Hi Thomas,
Thinking about your images returning 'centre accuracies' of less than 1 arcsecond when you plate-solve - wouldn't you agree that this level of accuracy is probably well within the limits imposed on your image data simply due to 'seeing' conditions?
Another thing to consider is the 'resolution' of your images - what sort of 'pixel-scale' are you working with (you would get this from the results of the plate-solve itself)?
You really need to know all of this information if you expect to be able to decide whether one catalogue sourve is better than another, or whether one plate-solve process is better than another. You have to be able to clearly define all of the information that has been used to perform any of the calculations.
This reminds me of when I used to manage and run an electronic calibration laboratory. If we set out to offer a 'Certificate of Calibration' for some device, then that certificate had to show 'traceability' all the way back to some internationally defined 'reference'. Tke for example a sophisticated electronic frequency counter - with an eight-digit display, and which we use to measure a frequency of 1000000Hz. We have only used 7 of the 8-digit capability of this meter so, let's assume that we can even read down to 0.1Hz. Now our display could return a displayed measurement of 1000000.0Hz.
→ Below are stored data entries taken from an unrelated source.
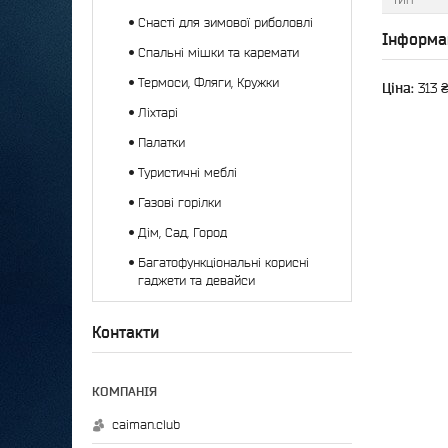
Снасті для зимової риболовлі
Інформа
Спальні мішки та каремати
Термоси, Фляги, Кружки
Ціна:
313 
Ліхтарі
Палатки
Туристичні меблі
Газові горілки
Дім, Сад, Город
Багатофункціональні корисні
гаджети та девайси
Контакти
caiman.club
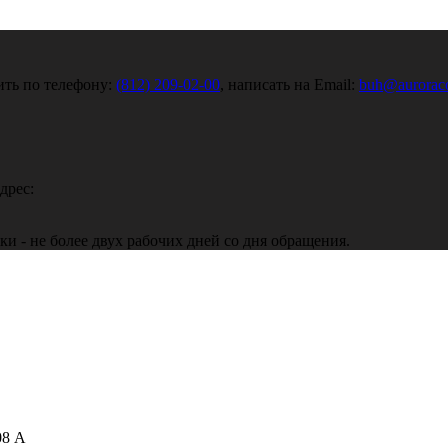
ить по телефону:
(812) 209-02-00
, написать на Email:
buh@auroraco
дрес:
 - не более двух рабочих дней со дня обращения.
08 А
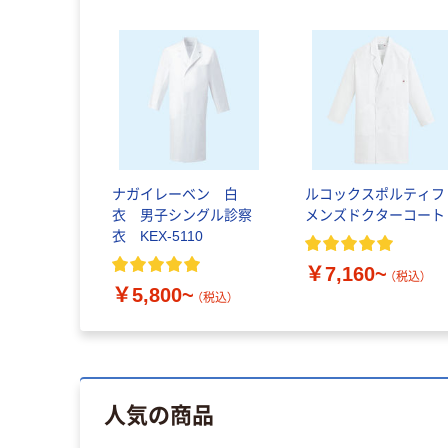
ナガイレーベン 白
ルコックスポルティフ
衣 男子シングル診察
メンズドクターコート
衣 KEX-5110
￥7,160~
（税込）
￥5,800~
（税込）
人気の商品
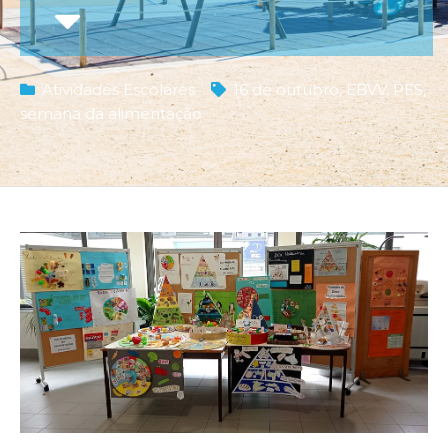
Atividades Escolares
16 de outubro
,
EBVV
,
PES
,
semana da alimentação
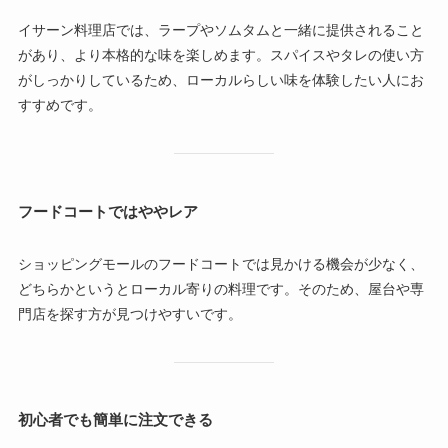
イサーン料理店では、ラープやソムタムと一緒に提供されること
があり、より本格的な味を楽しめます。スパイスやタレの使い方
がしっかりしているため、ローカルらしい味を体験したい人にお
すすめです。
フードコートではややレア
ショッピングモールのフードコートでは見かける機会が少なく、
どちらかというとローカル寄りの料理です。そのため、屋台や専
門店を探す方が見つけやすいです。
初心者でも簡単に注文できる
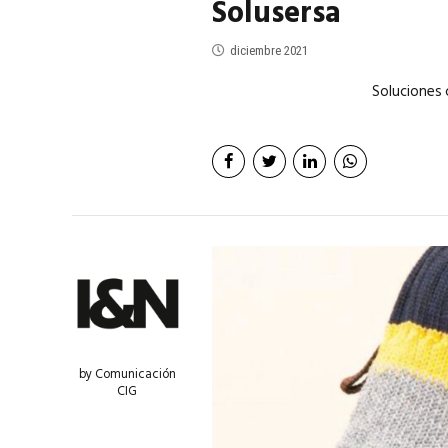
Solusersa
diciembre 2021
Soluciones 
by Comunicación
CIG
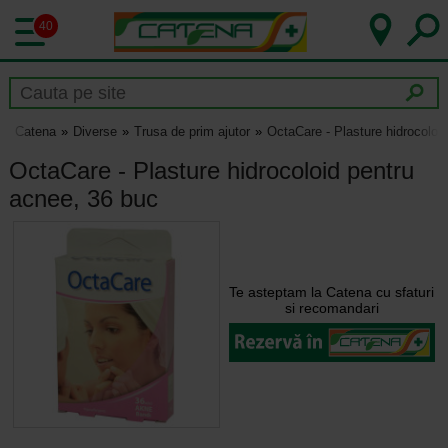
40
Catena
Diverse
Trusa de prim ajutor
OctaCare - Plasture hidrocoloi
OctaCare - Plasture hidrocoloid pentru
acnee, 36 buc
Te asteptam la Catena cu sfaturi
si recomandari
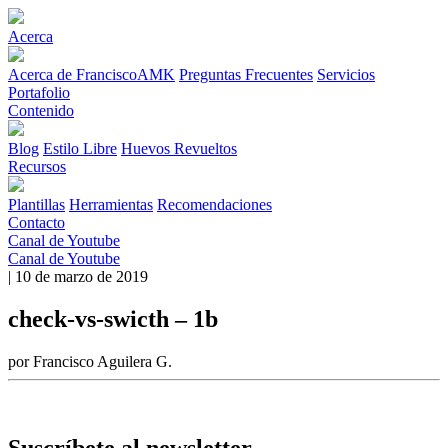
Acerca
Acerca de FranciscoAMK
Preguntas Frecuentes
Servicios
Portafolio
Contenido
Blog
Estilo Libre
Huevos Revueltos
Recursos
Plantillas
Herramientas
Recomendaciones
Contacto
Canal de Youtube
Canal de Youtube
| 10 de marzo de 2019
check-vs-swicth – 1b
por Francisco Aguilera G.
Suscríbete al newsletter.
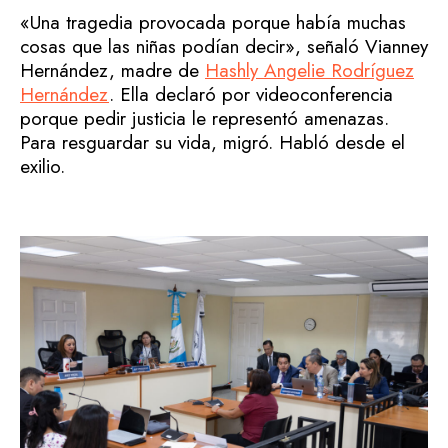
«Una tragedia provocada porque había muchas
cosas que las niñas podían decir», señaló Vianney
Hernández, madre de
Hashly Angelie Rodríguez
Hernández
. Ella declaró por videoconferencia
porque pedir justicia le representó amenazas.
Para resguardar su vida, migró. Habló desde el
exilio.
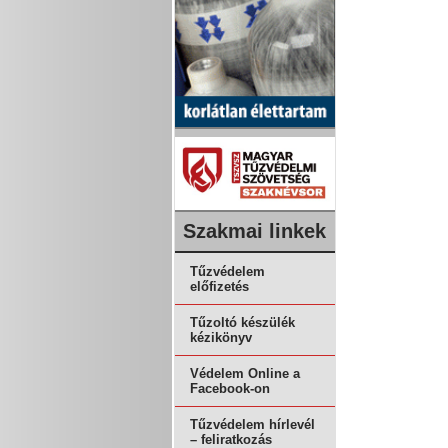
Szakmai linkek
Tűzvédelem
előfizetés
Tűzoltó készülék
kézikönyv
Védelem Online a
Facebook-on
Tűzvédelem hírlevél
– feliratkozás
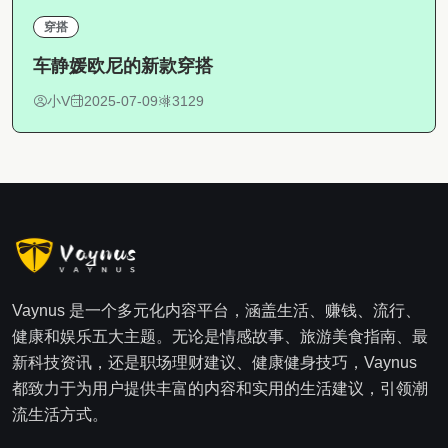
穿搭
车静媛欧尼的新款穿搭
小V
2025-07-09
3129
Vaynus 是一个多元化内容平台，涵盖生活、赚钱、流行、
健康和娱乐五大主题。无论是情感故事、旅游美食指南、最
新科技资讯，还是职场理财建议、健康健身技巧，Vaynus
都致力于为用户提供丰富的内容和实用的生活建议，引领潮
流生活方式。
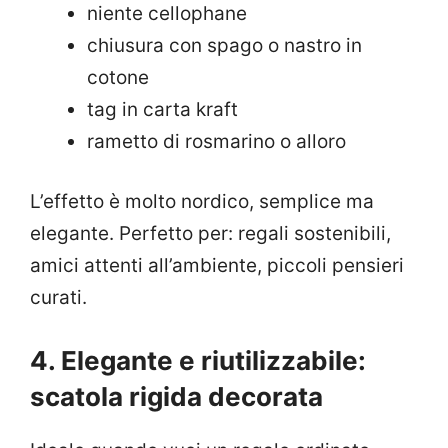
niente cellophane
chiusura con spago o nastro in
cotone
tag in carta kraft
rametto di rosmarino o alloro
L’effetto è molto nordico, semplice ma
elegante. Perfetto per: regali sostenibili,
amici attenti all’ambiente, piccoli pensieri
curati.
4. Elegante e riutilizzabile:
scatola rigida decorata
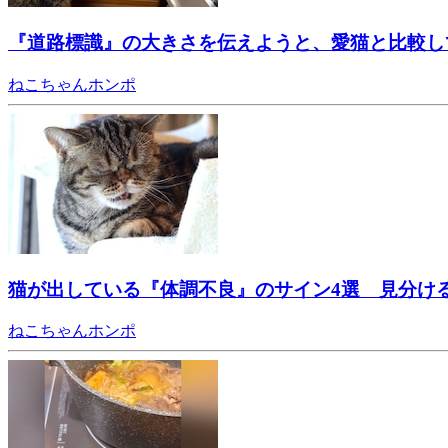
『道路標識』の大きさを伝えようと、愛猫と比較し
ねこちゃんホンポ
猫が出している『体調不良』のサイン4選 見分け
ねこちゃんホンポ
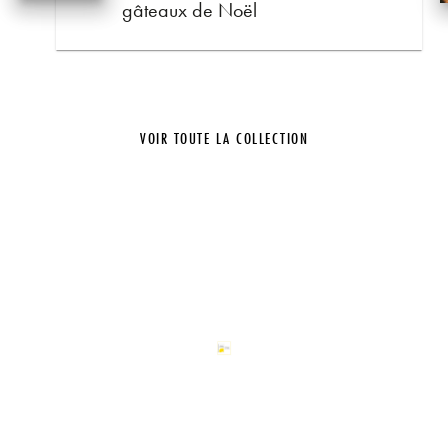
gâteaux de Noël
VOIR TOUTE LA COLLECTION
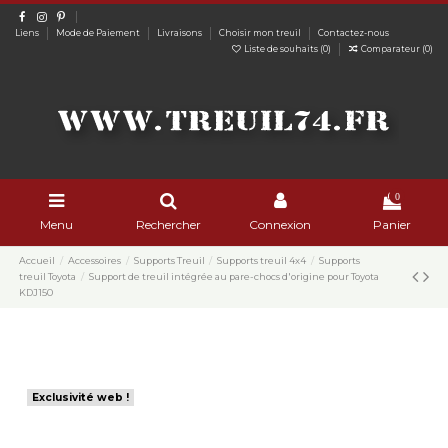
Liens
Mode de Paiement
Livraisons
Choisir mon treuil
Contactez-nous
Liste de souhaits (
0
)
Comparateur (
0
)
0
Menu
Rechercher
Connexion
Panier
Accueil
Accessoires
Supports Treuil
Supports treuil 4x4
Supports
treuil Toyota
Support de treuil intégrée au pare-chocs d'origine pour Toyota
KDJ150
Exclusivité web !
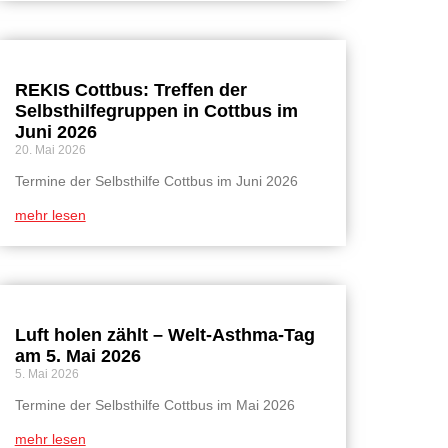
REKIS Cottbus: Treffen der
Selbsthilfegruppen in Cottbus im
Juni 2026
20. Mai 2026
Termine der Selbsthilfe Cottbus im Juni 2026
mehr lesen
Luft holen zählt – Welt-Asthma-Tag
am 5. Mai 2026
5. Mai 2026
Termine der Selbsthilfe Cottbus im Mai 2026
mehr lesen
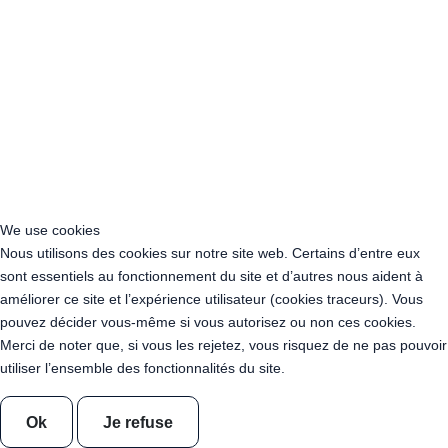
Acheter Guirlande Guinguette Levallois-Perret (92300)
Acheter Guirlande Guinguette Antony (92160)
Acheter Guirlande Guinguette Clichy (92110)
Acheter Guirlande Guinguette Neuilly-sur-Seine (92200)
Acheter Guirlande Guinguette Clamart (92140)
Acheter Guirlande Guinguette Suresnes (92150)
Acheter Guirlande Guinguette Montrouge (92120)
Acheter Guirlande Guinguette Gennevilliers (92230)
Acheter Guirlande Guinguette Meudon (92190)
Acheter Guirlande Guinguette Puteaux (92800)
We use cookies
Acheter Guirlande Guinguette Bagneux (92220)
Nous utilisons des cookies sur notre site web. Certains d’entre eux
Acheter Guirlande Guinguette Châtillon (92320)
sont essentiels au fonctionnement du site et d’autres nous aident à
Acheter Guirlande Guinguette Châtenay-Malabry (92290)
améliorer ce site et l’expérience utilisateur (cookies traceurs). Vous
Acheter Guirlande Guinguette Malakoff (92240)
pouvez décider vous-même si vous autorisez ou non ces cookies.
Acheter Guirlande Guinguette Saint-Cloud (92210)
Merci de noter que, si vous les rejetez, vous risquez de ne pas pouvoir
Acheter Guirlande Guinguette Saint-Denis (93200)
utiliser l’ensemble des fonctionnalités du site.
Acheter Guirlande Guinguette Montreuil (93100)
Acheter Guirlande Guinguette Aubervilliers (93300)
Ok
Je refuse
Acheter Guirlande Guinguette Aulnay-sous-Bois (93600)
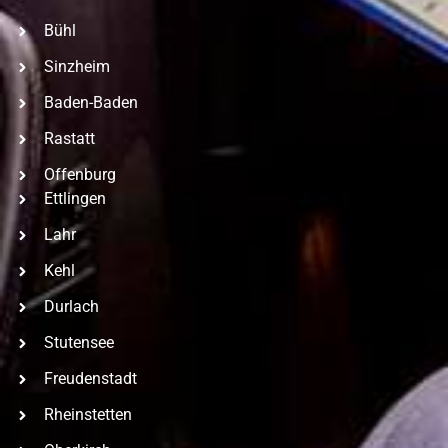
Bühl
Sinzheim
Baden-Baden
Rastatt
Offenburg
Ettlingen
Lahr
Kehl
Durlach
Stutensee
Freudenstadt
Rheinstetten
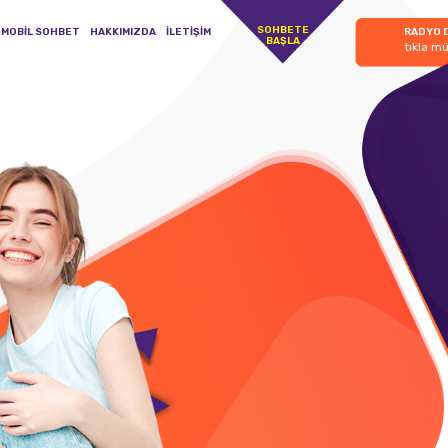
SOHBETE
MOBİL SOHBET
HAKKIMIZDA
İLETİŞİM
RADYO 
BAŞLA
tıkla mü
But, what would it mean if that is exactly what we observed when we made the measurement?
Was our meter 'perfectly' calibrated? Well, that would depend on how accurate our 'source' was (equivalent to the catalogues you are trying to plate-solve against). If the frequency source was wrong, but our meter was also wrong - yet we still see the 'perfect' display, how can we possibly know that we have 'two' errors? Simply put, we can't - it is impossible.
In my case the 'source' itself had to be calibrated - once a year - assuming that it's previous performance did not indicate that even more regular testing was required. Our test conditions also had to be 'perfect' (within tightly controlled limits for temperature and humidity), just to give us the best chance of maintaining a frequency source that was reliable. So, we had to send our 'calibration reference source' away for 'calibration' itself. And the lab that tested it for us had to send their source off for calibration as well - and so on, all the way up the chain to an internationally accepted 'reference standard'. Typically, for frequency sources, this would be a Caesium Beam Frequency Standard, an 'atomic clock, if you will - but, even these have to be 'calibrated' (and, back in the 1980's I was one of only a very small handful of people specially trained to set up such atomic clocks !!).
So, your reference star charts would have to be 'traceable' in as much as the position data they contain for the objects that plate-solving processes work with. And, as I suggested at the rtart of this reply, it is highly doubtful that anyone other than a full-blown specialist photometric observatory would have the required equipment, and specialist knowledge, to be able to call into question the positional data of a ctalogue.
We, as 'normal users' simply have to accept whatever solution is returned to us by whatever process we have used to plate-solve against whatever star catalogue we have selected.
If you have acquired an image that contains some object of special interest, whose position appears to either not to be contained in any catalogue that you have access to, or whose position appears to be significantly different to that contained in the catalougues, then you would be best to submit that image (with whatever positional data that you have calculated) to an authoritative body who can examine your data with higher orders of accuracy.
I hope I haven't discouraged you - but 'measurement accuracy' is a special area of interest to me. I spent my whole electronics career trying to explain this to colleagues (and trainee delegates). I have had seasoned expedition-adventurers, trekking their way 'solo' across the frozen deserts Antartica, contact me over the HF radio, in tears, because they couldn't understand or explain the innacuracies that they were observing between their GPS receivers, their daily log and their magnetic compasses. Some of these seasoned veterans even had to be rescued (from themselves) before they perished, or were otherwise lost forever.
So, please take my comments as positive, and don't try to over-analyse data that may simply 'not be there'. Of course. if I have missed the point in your query, or if others also want to jump in and comment (or even question my thoughts on the subject), I am always happy to see a thread develop and flourish!!